**REQUIREMENT:** Repeat word for word the lines starting at the one with "May 20, 2026" and running through the last line.

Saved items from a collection
-- Opening Marker --

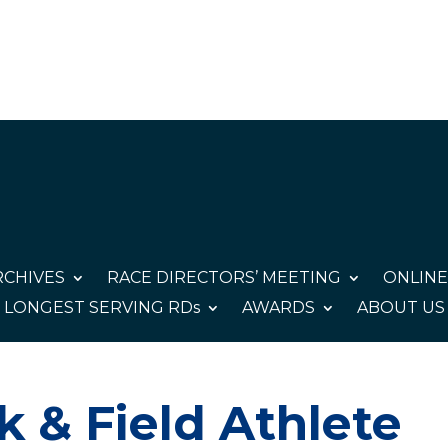
CHIVES
RACE DIRECTORS’ MEETING
ONLINE
LONGEST SERVING RDs
AWARDS
ABOUT US
 & Field Athlete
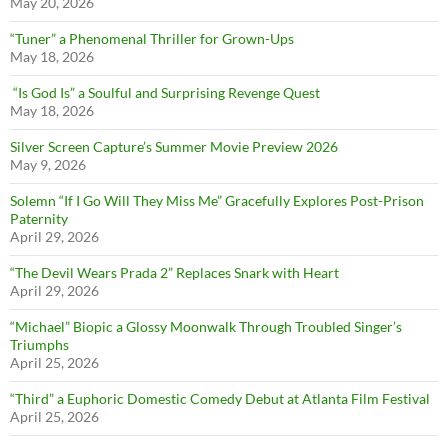
May 20, 2026
“Tuner” a Phenomenal Thriller for Grown-Ups
May 18, 2026
“Is God Is” a Soulful and Surprising Revenge Quest
May 18, 2026
Silver Screen Capture’s Summer Movie Preview 2026
May 9, 2026
Solemn “If I Go Will They Miss Me” Gracefully Explores Post-Prison
Paternity
April 29, 2026
“The Devil Wears Prada 2” Replaces Snark with Heart
April 29, 2026
“Michael” Biopic a Glossy Moonwalk Through Troubled Singer’s
Triumphs
April 25, 2026
“Third” a Euphoric Domestic Comedy Debut at Atlanta Film Festival
April 25, 2026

-- Closing Marker --

**RESULT OF THE TASK:**
May 20, 2026
“Tuner” a Phenomenal Thriller for Grown-Ups
May 18, 2026
“Is God Is” a Soulful and Surprising Revenge Quest
May 18, 2026
Silver Screen Capture’s Summer Movie Preview 2026
May 9, 2026
Solemn “If I Go Will They Miss Me” Gracefully Explores Post-Prison
Paternity
April 29, 2026
“The Devil Wears Prada 2” Replaces Snark with Heart
April 29, 2026
“Michael” Biopic a Glossy Moonwalk Through Troubled Singer’s
Triumphs
April 25, 2026
“Third” a Euphoric Domestic Comedy Debut at Atlanta Film Festival
April 25, 2026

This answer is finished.